La meilleure définition qu’on puisse donner de la folie est l’impossibilité d’oublier. Est fou celui qui en reste à ce qu’il a reconnu de l’horreur originelle, celui qui ne sort pas, par l’oubli, de la reconnaissance qu’il continue malgré lui d’en opérer. Inversement, il y a des choses qui rendent fou : celles qu’il est impossible d’oublier. C’est d’elles que l’indifférence et la dureté auraient pour raison de nous protéger. Et certes, s’il y en a beaucoup pour haïr, il n’y a pas d’autre raison que la peur de la folie pour ne pas aimer – puisqu’aussi bien il est impossible d’aimer sans être par là même engagé dans le risque de ne plus pouvoir oublier. C’est pourquoi l’amour est si rare : on tient trop à soi-même c’est-à-dire à l’oubli qui permet seul qu’on restele même dans ce qu’on vit, après ce qu’on a vécu. Et vivre, c’est d’abord glisser sur ce qui risquerait de rendre fou – de sorte que les plus vaillants d’entre nous sont en réalité les plus menteurs, puisqu’ils le sont en toute innocence. La vie est son propre mensonge, dit Nietzsche : une constante puissance d’illusion et d’oubli. La barbarie consiste à pouvoir vivre, c’est-à-dire à oublier jusqu’à l’oubli de ce qui a été et de ce qui n’a pas été – celui-là même dont la notion d’anéantissement est l’indication idéale. Le résultat en est la santé, aussi bien du corps qui est jeune après tous les meurtres que de l’esprit qui est fort après tous les mensonges.

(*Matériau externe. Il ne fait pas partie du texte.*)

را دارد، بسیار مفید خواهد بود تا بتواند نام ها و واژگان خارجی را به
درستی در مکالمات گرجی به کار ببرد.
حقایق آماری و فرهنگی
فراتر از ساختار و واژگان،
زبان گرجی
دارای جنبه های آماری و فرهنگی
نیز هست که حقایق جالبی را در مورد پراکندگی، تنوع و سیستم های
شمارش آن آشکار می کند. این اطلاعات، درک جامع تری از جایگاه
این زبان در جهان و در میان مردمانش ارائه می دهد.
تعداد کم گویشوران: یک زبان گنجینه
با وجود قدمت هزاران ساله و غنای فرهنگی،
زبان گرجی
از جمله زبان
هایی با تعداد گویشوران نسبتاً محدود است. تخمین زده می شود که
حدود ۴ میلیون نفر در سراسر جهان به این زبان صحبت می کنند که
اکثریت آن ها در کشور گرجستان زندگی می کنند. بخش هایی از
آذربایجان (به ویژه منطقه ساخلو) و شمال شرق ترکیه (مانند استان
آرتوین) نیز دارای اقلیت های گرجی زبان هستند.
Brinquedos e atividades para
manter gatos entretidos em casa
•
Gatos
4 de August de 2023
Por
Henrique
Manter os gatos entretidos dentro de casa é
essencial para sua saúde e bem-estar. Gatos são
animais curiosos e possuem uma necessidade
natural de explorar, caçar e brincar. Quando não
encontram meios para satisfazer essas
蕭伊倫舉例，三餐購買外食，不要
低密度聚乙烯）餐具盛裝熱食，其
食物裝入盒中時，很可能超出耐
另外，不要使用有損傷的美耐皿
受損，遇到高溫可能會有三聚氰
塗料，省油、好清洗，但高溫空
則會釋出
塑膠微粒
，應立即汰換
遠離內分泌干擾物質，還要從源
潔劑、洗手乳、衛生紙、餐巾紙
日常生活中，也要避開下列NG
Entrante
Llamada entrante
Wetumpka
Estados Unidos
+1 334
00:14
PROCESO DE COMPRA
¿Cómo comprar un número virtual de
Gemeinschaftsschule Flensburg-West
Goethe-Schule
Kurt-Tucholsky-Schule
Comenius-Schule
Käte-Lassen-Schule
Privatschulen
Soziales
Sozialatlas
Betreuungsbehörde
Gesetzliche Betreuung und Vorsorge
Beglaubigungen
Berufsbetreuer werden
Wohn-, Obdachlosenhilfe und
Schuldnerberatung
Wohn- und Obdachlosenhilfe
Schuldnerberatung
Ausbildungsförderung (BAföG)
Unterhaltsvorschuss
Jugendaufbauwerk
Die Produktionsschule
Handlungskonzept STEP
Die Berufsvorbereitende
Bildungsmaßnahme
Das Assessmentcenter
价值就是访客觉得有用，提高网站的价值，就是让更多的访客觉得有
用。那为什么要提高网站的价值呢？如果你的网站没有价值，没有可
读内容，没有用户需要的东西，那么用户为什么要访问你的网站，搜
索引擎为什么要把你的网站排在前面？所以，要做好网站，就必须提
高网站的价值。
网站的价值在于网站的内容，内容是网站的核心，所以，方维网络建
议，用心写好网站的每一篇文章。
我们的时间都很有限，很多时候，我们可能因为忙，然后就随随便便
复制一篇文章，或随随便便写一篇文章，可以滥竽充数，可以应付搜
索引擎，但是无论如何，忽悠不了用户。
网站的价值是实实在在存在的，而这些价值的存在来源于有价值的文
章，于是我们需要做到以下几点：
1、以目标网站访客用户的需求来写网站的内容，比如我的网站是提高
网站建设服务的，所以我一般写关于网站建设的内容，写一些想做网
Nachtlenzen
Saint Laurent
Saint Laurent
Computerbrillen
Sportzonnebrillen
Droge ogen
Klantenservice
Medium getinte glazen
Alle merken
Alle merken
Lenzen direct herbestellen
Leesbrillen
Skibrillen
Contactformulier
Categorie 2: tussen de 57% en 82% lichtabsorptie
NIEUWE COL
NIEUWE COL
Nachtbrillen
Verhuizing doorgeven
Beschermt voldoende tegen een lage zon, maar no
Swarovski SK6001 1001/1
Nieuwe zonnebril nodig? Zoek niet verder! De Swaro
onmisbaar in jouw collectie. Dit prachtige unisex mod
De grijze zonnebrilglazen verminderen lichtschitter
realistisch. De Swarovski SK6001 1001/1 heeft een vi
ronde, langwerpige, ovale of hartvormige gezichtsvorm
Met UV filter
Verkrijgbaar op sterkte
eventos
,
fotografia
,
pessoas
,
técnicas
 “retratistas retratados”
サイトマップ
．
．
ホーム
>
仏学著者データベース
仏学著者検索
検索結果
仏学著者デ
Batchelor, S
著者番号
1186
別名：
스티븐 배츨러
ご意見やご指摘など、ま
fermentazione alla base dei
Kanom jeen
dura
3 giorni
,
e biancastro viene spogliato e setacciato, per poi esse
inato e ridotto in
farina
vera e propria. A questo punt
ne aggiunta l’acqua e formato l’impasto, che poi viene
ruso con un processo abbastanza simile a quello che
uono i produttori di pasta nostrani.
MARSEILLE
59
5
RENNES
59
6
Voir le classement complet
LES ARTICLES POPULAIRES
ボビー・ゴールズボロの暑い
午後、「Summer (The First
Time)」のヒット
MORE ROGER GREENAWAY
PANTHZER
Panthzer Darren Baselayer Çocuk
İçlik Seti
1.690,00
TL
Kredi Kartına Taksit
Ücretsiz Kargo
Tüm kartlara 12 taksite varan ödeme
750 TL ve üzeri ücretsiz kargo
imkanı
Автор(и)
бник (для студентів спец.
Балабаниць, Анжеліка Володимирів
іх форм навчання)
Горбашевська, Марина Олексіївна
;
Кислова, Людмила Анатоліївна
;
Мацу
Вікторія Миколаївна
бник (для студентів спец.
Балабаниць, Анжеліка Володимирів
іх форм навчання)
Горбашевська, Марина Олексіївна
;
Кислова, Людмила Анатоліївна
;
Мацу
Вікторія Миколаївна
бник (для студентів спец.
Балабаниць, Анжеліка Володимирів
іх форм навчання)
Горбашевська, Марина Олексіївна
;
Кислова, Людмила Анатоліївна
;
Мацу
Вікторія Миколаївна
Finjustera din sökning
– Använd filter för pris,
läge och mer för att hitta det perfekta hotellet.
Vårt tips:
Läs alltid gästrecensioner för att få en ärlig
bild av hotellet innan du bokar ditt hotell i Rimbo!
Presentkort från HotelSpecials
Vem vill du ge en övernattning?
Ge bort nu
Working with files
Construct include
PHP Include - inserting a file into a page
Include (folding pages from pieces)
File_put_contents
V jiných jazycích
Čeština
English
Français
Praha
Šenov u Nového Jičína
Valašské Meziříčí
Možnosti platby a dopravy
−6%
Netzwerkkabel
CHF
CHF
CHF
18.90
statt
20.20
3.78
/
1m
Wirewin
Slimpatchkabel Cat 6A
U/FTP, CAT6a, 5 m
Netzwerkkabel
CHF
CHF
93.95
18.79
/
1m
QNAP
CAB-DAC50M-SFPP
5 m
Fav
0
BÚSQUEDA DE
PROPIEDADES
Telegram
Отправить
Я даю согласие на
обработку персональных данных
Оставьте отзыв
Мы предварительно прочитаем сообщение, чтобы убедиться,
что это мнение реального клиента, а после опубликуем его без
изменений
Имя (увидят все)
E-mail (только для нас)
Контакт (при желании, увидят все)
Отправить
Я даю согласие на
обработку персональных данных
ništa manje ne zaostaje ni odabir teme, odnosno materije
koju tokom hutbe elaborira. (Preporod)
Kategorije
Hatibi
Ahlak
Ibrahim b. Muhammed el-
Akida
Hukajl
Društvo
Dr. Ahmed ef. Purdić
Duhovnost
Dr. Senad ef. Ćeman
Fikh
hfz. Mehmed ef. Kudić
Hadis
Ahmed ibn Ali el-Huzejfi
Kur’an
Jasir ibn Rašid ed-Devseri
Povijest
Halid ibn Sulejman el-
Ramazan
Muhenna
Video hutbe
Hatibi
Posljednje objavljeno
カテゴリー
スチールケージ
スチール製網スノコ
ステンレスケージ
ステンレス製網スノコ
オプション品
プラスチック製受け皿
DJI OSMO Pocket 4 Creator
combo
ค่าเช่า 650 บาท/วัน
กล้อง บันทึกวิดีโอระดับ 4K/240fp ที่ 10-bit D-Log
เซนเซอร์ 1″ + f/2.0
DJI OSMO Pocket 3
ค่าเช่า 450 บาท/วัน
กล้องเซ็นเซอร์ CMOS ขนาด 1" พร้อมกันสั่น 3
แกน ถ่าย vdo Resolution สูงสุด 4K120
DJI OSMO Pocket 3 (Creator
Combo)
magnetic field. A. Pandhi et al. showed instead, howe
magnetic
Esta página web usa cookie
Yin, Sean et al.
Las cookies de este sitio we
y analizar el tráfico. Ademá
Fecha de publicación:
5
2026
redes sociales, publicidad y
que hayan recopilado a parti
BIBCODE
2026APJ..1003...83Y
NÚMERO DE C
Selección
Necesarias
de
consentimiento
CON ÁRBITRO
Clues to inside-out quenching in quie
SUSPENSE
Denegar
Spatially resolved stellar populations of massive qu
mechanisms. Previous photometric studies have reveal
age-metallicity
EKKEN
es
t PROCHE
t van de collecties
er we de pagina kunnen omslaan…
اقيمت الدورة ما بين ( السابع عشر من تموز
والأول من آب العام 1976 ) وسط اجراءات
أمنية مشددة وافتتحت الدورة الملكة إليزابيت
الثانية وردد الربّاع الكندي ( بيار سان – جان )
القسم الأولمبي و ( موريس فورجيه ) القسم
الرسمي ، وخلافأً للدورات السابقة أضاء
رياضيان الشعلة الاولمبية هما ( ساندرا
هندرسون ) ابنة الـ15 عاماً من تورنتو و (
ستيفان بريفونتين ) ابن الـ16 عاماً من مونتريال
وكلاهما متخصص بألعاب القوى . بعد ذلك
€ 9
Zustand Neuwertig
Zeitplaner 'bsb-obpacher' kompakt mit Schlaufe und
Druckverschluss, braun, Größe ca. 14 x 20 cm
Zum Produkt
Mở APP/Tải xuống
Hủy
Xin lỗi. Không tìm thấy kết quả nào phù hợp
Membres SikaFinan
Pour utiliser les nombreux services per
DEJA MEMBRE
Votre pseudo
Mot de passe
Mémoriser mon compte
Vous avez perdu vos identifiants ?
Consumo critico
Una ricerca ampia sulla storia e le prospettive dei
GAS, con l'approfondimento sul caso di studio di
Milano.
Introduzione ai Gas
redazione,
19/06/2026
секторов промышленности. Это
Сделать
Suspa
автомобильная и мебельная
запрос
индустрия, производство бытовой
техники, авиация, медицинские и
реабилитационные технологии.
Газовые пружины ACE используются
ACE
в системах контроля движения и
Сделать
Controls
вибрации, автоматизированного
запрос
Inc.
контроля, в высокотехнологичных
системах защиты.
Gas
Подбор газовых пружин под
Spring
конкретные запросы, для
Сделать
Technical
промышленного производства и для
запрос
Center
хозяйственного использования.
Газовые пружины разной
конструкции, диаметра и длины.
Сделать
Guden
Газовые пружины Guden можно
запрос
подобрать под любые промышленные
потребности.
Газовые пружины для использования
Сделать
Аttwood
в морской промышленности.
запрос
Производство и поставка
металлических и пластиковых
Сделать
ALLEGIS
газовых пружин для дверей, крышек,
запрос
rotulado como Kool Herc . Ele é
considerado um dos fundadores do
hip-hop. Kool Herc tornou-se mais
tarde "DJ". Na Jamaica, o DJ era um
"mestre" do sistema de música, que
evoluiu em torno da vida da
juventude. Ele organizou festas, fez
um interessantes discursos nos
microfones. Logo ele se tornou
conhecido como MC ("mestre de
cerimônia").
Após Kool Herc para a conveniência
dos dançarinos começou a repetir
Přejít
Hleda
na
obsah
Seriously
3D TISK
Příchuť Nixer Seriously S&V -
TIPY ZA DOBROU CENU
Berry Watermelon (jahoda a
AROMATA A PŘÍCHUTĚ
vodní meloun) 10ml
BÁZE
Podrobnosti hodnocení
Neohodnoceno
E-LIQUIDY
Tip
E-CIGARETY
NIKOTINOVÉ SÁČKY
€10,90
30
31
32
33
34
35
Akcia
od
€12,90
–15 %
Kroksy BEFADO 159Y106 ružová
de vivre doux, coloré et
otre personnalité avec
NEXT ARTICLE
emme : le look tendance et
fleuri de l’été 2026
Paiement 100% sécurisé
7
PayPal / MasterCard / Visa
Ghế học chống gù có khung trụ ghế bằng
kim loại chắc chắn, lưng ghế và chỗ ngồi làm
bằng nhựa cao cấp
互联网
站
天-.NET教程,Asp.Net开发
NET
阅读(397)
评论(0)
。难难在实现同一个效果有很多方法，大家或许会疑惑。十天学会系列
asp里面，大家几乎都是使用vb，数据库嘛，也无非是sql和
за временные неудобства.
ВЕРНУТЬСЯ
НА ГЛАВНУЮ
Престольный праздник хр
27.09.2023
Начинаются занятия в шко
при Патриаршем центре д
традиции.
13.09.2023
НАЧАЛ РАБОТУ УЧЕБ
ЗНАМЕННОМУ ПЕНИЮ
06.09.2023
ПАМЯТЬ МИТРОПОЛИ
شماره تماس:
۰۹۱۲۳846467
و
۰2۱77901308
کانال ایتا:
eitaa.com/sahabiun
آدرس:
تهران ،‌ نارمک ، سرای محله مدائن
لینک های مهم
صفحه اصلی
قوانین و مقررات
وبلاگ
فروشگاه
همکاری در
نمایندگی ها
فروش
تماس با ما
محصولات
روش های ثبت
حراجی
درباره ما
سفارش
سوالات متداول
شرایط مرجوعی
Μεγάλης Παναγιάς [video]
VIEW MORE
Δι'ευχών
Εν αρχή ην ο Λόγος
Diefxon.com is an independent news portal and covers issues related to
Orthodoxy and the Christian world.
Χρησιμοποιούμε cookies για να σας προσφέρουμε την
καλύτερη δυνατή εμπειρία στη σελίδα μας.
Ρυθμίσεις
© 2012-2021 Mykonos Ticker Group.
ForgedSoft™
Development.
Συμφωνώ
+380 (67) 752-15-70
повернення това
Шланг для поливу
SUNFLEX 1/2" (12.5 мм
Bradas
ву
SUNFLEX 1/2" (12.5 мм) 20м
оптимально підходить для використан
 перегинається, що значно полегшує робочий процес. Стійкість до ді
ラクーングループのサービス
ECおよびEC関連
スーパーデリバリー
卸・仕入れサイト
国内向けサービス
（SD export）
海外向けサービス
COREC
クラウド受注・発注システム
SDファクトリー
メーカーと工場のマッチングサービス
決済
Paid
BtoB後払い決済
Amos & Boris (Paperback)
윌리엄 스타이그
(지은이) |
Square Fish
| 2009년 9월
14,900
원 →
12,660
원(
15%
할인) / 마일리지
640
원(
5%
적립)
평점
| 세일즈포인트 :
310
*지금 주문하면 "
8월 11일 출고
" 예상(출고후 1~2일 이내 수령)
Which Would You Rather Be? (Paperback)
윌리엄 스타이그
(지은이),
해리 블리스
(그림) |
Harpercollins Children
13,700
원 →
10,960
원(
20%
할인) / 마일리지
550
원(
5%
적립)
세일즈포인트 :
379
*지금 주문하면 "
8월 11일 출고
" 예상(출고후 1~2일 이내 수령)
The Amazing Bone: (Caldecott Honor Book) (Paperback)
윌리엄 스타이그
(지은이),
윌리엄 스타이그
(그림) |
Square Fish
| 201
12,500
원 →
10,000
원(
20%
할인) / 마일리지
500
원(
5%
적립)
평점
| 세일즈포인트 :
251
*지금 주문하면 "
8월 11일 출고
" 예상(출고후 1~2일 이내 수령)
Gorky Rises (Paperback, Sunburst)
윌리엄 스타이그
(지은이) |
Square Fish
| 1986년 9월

Survivre s’oppose à vivre comme la perte de soi s’oppose à la promotion de soi. Pour les éprouvés qui ne se remettront jamais de ce qu’ils ont vécu, des choses qu’ils ont faites et de celles qu’ils n’ont pas faites, il est seulement possible de survivre. Survivre, c’est n’être pas revenu d’une épreuve, bien que par ailleurs le mouvement général de la vie ait repris en nous sa course d’oubli – mais  » par ailleurs  » seulement.

Ceux d’entre nous qui survivent à une épreuve dont par ailleurs ils ne sont jamais revenus échappent à la vie qui ramènent tout à l’aveugle nécessité qu’elle reste indéfiniment pour elle-même et qui, dans l’ordre humain, s’appelle barbarie. Nous sommes éprouvés par les épreuves qui nous ont marqués. La marque est un point d’impossibilité pour la vie, en nous qui vivons malgré tout. Ce qui reste en nous des épreuves, la marque où se conjoignent la vérité la mort et la folie, nous rend un peu moins barbares que nous-mêmes, qui sommes encore vivants c’est-à-dire oublieux.

Nous survivons aux générations qui nous précèdent, à ceux que nous avons aimés, à l’épreuve de leur perte, à la mutilation qu’elle a été non seulement pour nous mais aussi de nous. Ainsi sommes-nous faits de toutes les impossibilités de vivre avec lesquelles nous vivons malgré tout. Ce  » malgré  » qui est notre vérité nous sauve, bien que  » par ailleurs  » nous soyons perdus – tant que la vie aveugle se veut encore en nous c’est-à-dire tant que nous n’avons pas fini de vivre. Nous sauve partiellement.